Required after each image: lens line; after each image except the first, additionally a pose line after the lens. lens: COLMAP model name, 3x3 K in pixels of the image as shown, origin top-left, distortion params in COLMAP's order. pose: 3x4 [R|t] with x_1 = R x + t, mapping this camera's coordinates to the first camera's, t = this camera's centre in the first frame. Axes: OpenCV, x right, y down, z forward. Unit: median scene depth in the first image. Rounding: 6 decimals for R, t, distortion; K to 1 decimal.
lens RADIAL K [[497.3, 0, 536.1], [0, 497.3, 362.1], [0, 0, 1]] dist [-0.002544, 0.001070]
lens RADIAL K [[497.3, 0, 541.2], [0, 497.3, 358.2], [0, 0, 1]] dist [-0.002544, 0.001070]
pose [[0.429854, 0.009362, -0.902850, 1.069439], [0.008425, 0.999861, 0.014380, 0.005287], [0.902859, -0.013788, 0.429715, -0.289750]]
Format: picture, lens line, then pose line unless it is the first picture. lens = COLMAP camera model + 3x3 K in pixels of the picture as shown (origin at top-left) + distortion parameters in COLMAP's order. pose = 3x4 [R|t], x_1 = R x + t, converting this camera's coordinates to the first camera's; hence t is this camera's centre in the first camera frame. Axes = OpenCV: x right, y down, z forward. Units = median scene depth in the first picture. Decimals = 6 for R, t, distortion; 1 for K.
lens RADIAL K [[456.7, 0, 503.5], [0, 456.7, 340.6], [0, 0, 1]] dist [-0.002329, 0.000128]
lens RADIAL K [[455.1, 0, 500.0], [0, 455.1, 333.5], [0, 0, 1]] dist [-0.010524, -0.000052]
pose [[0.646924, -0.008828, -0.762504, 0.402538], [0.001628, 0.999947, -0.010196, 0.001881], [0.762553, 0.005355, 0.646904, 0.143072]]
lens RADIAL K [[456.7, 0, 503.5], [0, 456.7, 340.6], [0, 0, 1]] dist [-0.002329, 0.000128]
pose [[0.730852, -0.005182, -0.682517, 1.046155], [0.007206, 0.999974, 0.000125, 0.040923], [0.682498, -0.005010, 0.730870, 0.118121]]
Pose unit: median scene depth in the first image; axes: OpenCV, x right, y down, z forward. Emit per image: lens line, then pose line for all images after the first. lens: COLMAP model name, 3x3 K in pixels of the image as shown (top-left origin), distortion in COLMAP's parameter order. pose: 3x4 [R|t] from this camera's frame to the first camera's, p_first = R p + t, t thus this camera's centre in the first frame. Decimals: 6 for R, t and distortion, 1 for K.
·····
Reproduce all of the material above verbatim, line by line and in the same order.

- **Answer section**:
Required after each image: lens line; after each image except the first, additionally a pose line after the lens. lens: COLMAP model name, 3x3 K in pixels of the image as shown, origin top-left, distortion params in COLMAP's order. pose: 3x4 [R|t] with x_1 = R x + t, mapping this camera's coordinates to the first camera's, t = this camera's centre in the first frame. Axes: OpenCV, x right, y down, z forward. Unit: median scene depth in the first image. Rounding: 6 decimals for R, t, distortion; K to 1 decimal.
lens RADIAL K [[497.3, 0, 536.1], [0, 497.3, 362.1], [0, 0, 1]] dist [-0.002544, 0.001070]
lens RADIAL K [[497.3, 0, 541.2], [0, 497.3, 358.2], [0, 0, 1]] dist [-0.002544, 0.001070]
pose [[0.429854, 0.009362, -0.902850, 1.069439], [0.008425, 0.999861, 0.014380, 0.005287], [0.902859, -0.013788, 0.429715, -0.289750]]
Format: picture, lens line, then pose line unless it is the first picture. lens = COLMAP camera model + 3x3 K in pixels of the picture as shown (origin at top-left) + distortion parameters in COLMAP's order. pose = 3x4 [R|t], x_1 = R x + t, converting this camera's coordinates to the first camera's; hence t is this camera's centre in the first camera frame. Axes = OpenCV: x right, y down, z forward. Units = median scene depth in the first picture. Decimals = 6 for R, t, distortion; 1 for K.
lens RADIAL K [[456.7, 0, 503.5], [0, 456.7, 340.6], [0, 0, 1]] dist [-0.002329, 0.000128]
lens RADIAL K [[455.1, 0, 500.0], [0, 455.1, 333.5], [0, 0, 1]] dist [-0.010524, -0.000052]
pose [[0.646924, -0.008828, -0.762504, 0.402538], [0.001628, 0.999947, -0.010196, 0.001881], [0.762553, 0.005355, 0.646904, 0.143072]]
lens RADIAL K [[456.7, 0, 503.5], [0, 456.7, 340.6], [0, 0, 1]] dist [-0.002329, 0.000128]
pose [[0.730852, -0.005182, -0.682517, 1.046155], [0.007206, 0.999974, 0.000125, 0.040923], [0.682498, -0.005010, 0.730870, 0.118121]]
Pose unit: median scene depth in the first image; axes: OpenCV, x right, y down, z forward. Emit per image: lens line, then pose line for all images after the first. lens: COLMAP model name, 3x3 K in pixels of the image as shown (top-left origin), distortion in COLMAP's parameter order. pose: 3x4 [R|t] from this camera's frame to the first camera's, p_first = R p + t, t thus this camera's centre in the first frame. Decimals: 6 for R, t and distortion, 1 for K.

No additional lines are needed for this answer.